Avons-nous tiré une leçon des événements d’Octobre 1988 ? Plus de deux décennies après cette répression meurtrière, «la pensée unique et ses pratiques sont de mise», regrette le militant des droits de l’homme Mokrane Aït Larbi. Dans une déclaration rendue publique hier, il rappelle les dérives sanglantes intervenues au lendemain d’une révolte populaire réclamant liberté et démocratie. «Aucun Algérien n’avait imaginé une nouvelle tragédie qui allait coûter 200 morts, des milliers de disparus et des massacres collectifs. Tout comme il était difficile d’imaginer que des éléments de la Gendarmerie nationale allaient utiliser des armes de guerre contre des jeunes manifestants pacifiques dans la région de Kabylie», s’exclame l’avocat.

Pour lui, ces événements sont «la conséquence d’une crise multidimensionnelle qui devait amener la classe dirigeante et l’opposition à un dialogue sur les raisons et les conséquences de cette tragédie et ce qu’il fallait faire pour en sortir, mais le pouvoir a fait le choix de se maintenir pour servir les intérêts de groupes et la l’opposition n’a pas pu se hisser à la hauteur des événements», analyse Me Aït Larbi.
Vingt-six ans après la révolte d’Octobre, la situation politique du pays demeure incertaine et les leçons des crises successives aux conséquences tragiques n’ont pas été tirées. «Le régime en crise se voile derrière un président que personne n’a vu ni entendu depuis la prestation de serment et fait semblant (le régime) qu’il se porte bien et qu’il gère les affaires de l’Etat de manière ordinaire», égratigne Me Aït Larbi, non sans reprocher à l’opposition le «manque d’idées novatrices et claires et d’une crédibilité pour proposer un projet abouti pour pouvoir participer à un changement avec des moyens pacifiques ce qui la pousse parfois à mettre sur la table l’article 88 de la Constitution pour constater la vacance du pouvoir et organiser une présidentielle anticipée».

Me Aït Larbi n’y croit pas. Il est quasi impossible d’actionner cet article au prétexte que «le Conseil constitutionnel et le Parlement ne sont pas indépendants», rappelle l’avocat, qui défend l’option du «rôle de l’armée pour convaincre le Président ou la Présidence de prendre des dispositions urgentes et audacieuses» en convoquant l’épisode de la démission de Chadli Bendjedid. «Aujourd’hui, l’Etat est en danger. De mon point de vue, le commandement de l’armée peut convaincre le Président que tout le monde, encore une fois, est dans un seul bateau et travailler à la recherche des moyens pouvant le mener à bon port.»

Il s’agit, selon l’avocat, de «désigner une personnalité nationale qui a démontré son attachement à la nécessité de construire un Etat démocratique et social comme Premier ministre, avec la possibilité de former un gouvernement de compétence.

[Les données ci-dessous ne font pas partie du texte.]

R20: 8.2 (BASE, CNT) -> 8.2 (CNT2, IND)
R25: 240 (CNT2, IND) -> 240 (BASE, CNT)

La mission est d’élaborer un programme exceptionnel — pour ne pas dire de transition — en concertation avec la Présidence, les partis et des personnalités, approuvé par l’Assemblée nationale».

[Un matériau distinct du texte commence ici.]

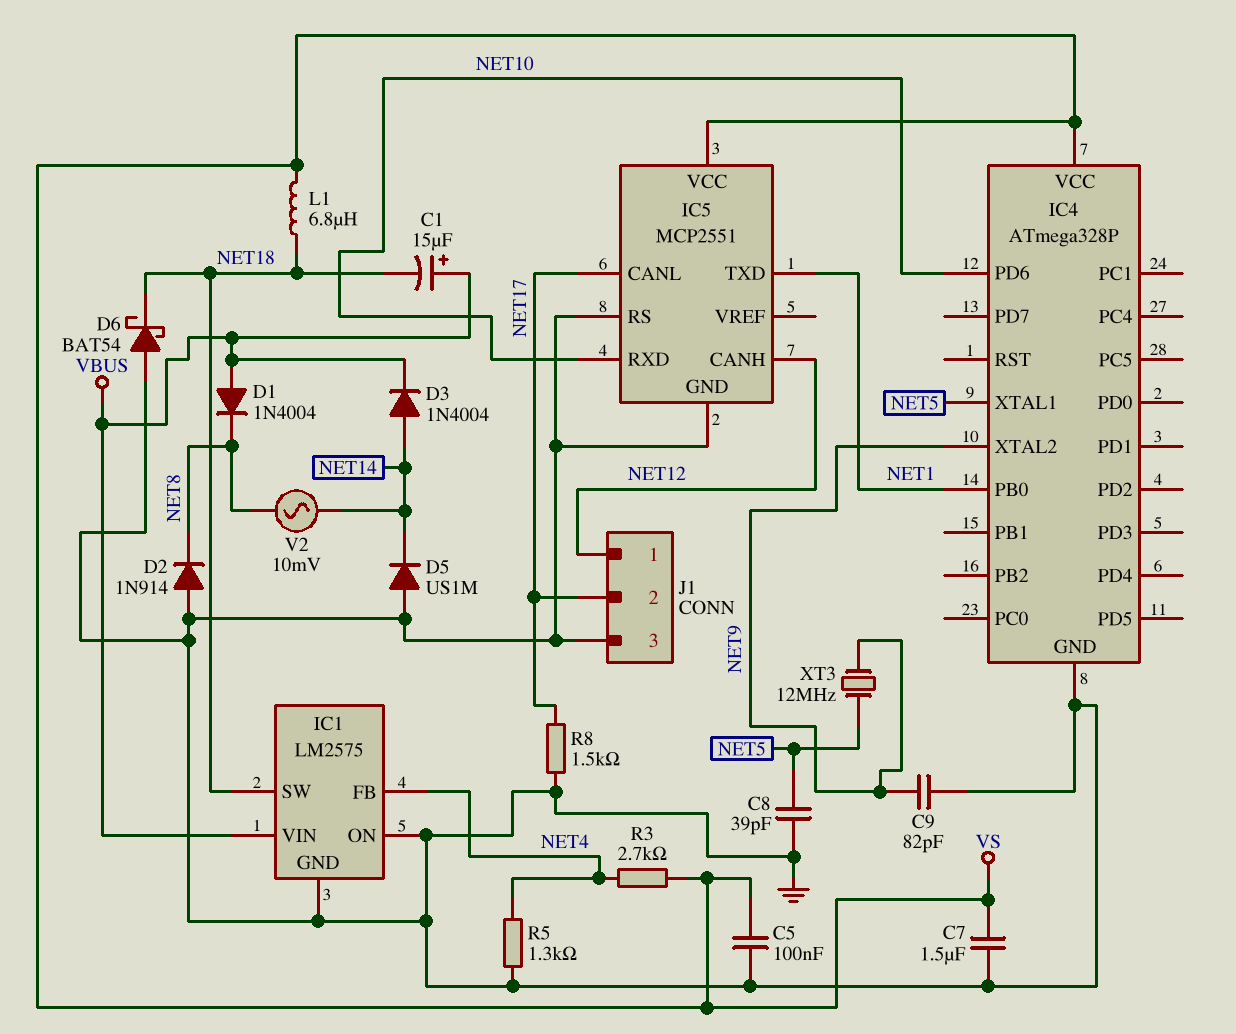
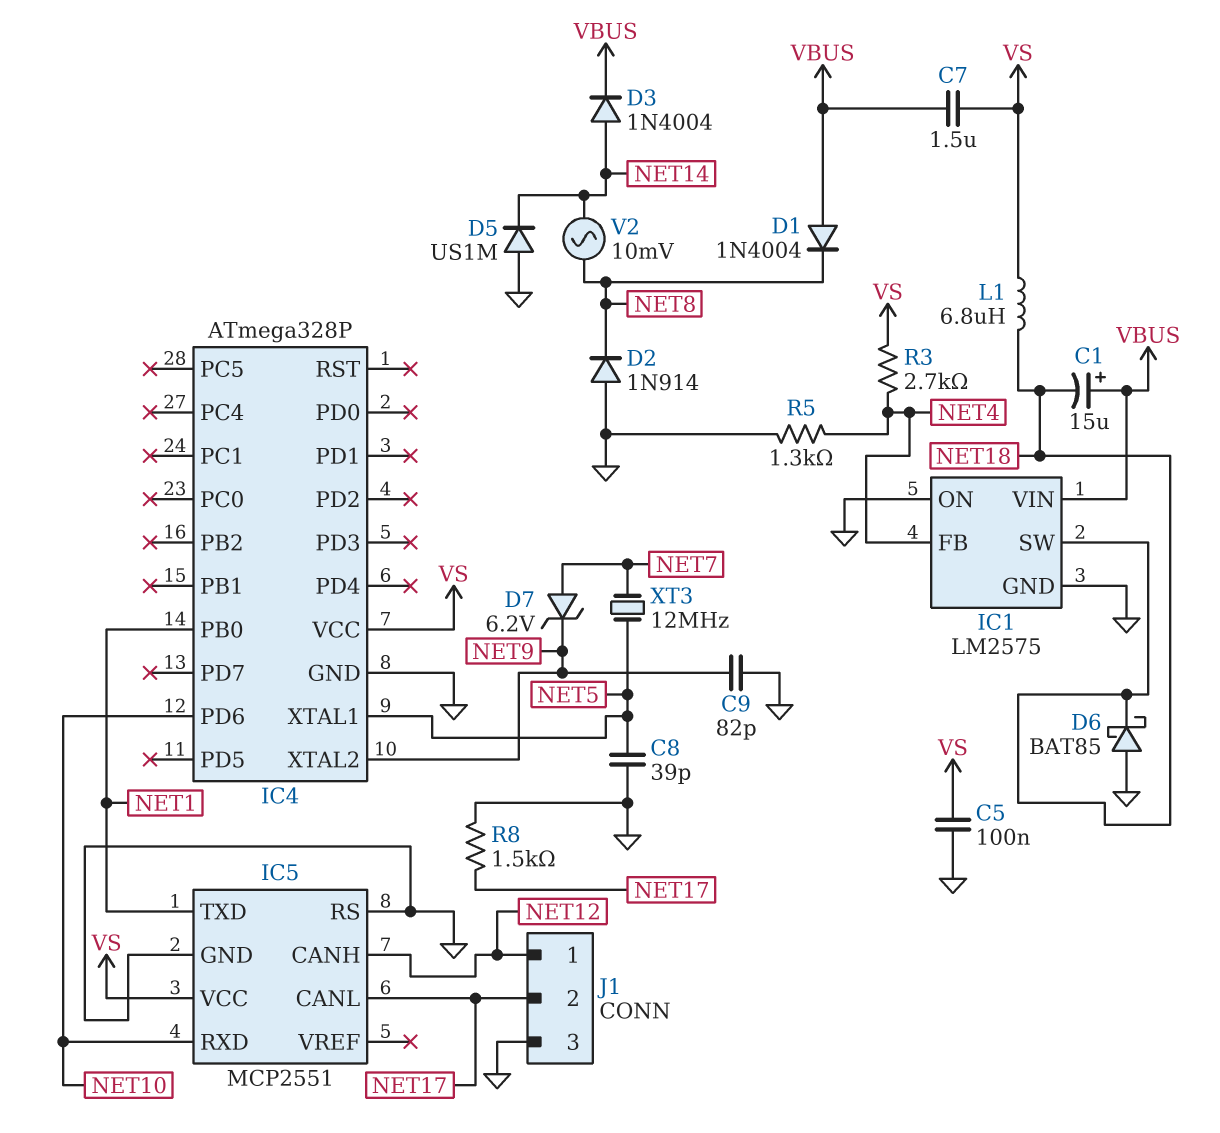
C7: 1.5uF (GND, VS) -> 1.5uF (VBUS, VS)
D6: schottky BAT54 (A GND, K NET18) -> schottky BAT85 (A GND, K NET18)
D7: none -> zener 6.2V (A NET7, K NET9)
XT3: 12MHz (NET5, NET9) -> 12MHz (NET5, NET7)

Précisant davantage sa démarche, l’ancien membre fondateur du RCD préconise que le Parlement «élabore un projet de Constitution consensuel, amender les lois importantes comme celles portant sur les élections, les partis, les associations, les médias, mettre en place des mécanismes de protection des libertés publiques et des droits de l’homme et trouver des mécanismes pouvant permettre de tenir de véritables élections législatives». La période qui nous sépare des prochaines législatives de 2017 est «largement suffisante pour appliquer ce programme», assure-t-il.